「有利子負債1兆4000億円」でも社内は明るかった

それでも好景気が続いていた頃は、まだ増収増益が続いていました。それが一気に崩れたのが、異動から1年後の1992年。バブル崩壊後は、もうどうにもなりません。

当時のリクルートの有利子負債は、およそ1兆4000億円という天文学的な数字でした。今でいう銀行の貸出金利、当時は「公定歩合」と言っていたのですが、およそ5%ですよ。1兆4000億円の貸出金利が5%ということは、700億円の利子を毎年返さなければならない計算です。

しかも、景気がどんどん冷えていくし、事件による企業イメージの悪化で、クライアントからの注文もなかなか入らない。

それでも社内の雰囲気は、決して暗くはなかった。むしろ明るかったくらいです。

オフィスでハイタッチをする人たちの手
写真=iStock.com/Delmaine Donson
「1兆4000億円の負債」でも社内は明るかった(※写真はイメージです)

危機的な状況でむしろ愛社精神が広まった

会社が危機的な状況になってから、愛社精神が一気に広まったようにも記憶します。
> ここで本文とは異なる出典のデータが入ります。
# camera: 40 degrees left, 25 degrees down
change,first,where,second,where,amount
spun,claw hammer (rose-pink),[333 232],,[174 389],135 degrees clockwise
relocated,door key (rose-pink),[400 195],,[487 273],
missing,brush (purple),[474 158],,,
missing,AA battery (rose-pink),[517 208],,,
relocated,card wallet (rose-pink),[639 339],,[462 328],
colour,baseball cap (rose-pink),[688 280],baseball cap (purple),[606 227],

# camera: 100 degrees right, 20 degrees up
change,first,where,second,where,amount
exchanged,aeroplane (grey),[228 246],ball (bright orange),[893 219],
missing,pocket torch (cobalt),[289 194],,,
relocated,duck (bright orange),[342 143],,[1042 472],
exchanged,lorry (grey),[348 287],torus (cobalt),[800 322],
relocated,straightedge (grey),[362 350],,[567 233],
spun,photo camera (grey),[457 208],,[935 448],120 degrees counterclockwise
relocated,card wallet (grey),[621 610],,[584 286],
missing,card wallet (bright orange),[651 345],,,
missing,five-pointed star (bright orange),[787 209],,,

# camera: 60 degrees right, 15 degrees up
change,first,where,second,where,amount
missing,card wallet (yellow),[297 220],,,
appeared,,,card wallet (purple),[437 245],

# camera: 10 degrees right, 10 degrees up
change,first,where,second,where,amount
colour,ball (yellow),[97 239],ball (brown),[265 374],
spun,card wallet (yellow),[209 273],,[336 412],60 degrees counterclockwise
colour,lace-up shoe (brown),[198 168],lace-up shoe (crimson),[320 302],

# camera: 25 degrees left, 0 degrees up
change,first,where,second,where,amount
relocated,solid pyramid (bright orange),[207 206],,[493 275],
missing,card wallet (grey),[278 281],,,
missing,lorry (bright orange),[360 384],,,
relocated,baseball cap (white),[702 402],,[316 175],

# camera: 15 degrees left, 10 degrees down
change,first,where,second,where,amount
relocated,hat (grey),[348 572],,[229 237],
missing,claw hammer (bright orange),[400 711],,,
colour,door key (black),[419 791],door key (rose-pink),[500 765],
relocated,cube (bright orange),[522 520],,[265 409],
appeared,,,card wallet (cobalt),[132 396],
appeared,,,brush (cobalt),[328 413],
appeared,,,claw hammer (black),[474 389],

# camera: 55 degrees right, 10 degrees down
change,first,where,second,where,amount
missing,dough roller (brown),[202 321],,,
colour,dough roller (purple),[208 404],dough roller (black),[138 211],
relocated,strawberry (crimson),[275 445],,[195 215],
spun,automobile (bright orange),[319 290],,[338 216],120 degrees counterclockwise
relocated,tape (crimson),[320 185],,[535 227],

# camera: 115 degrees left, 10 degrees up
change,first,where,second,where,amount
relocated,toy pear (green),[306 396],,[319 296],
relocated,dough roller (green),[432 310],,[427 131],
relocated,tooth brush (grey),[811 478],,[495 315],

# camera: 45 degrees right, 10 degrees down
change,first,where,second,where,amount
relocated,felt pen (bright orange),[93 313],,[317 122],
当時のリクルートの社章はカモメだったんですが、カモメのバッジをつけて営業や接待に行く社員も増えていきます。銀座の寿司屋に行けば、塩をかれた時代ですよ。

事件以降、世間にとってのリクルートは、悪の象徴のような扱いでした。そんな逆境にあっても、従業員のベクトルさえ合っていれば、会社は倒産しない。そういう確信が得られた時、人事という仕事に対して、やりがいが感じられるようになりました。

この頃、人事部門の仲間たちと銀座の小料理屋で、夜中の2時とか3時まで「リクルートらしい人事とは何か?」について、侃々諤々かんかんがくがくと議論を続けていたことを思い出します。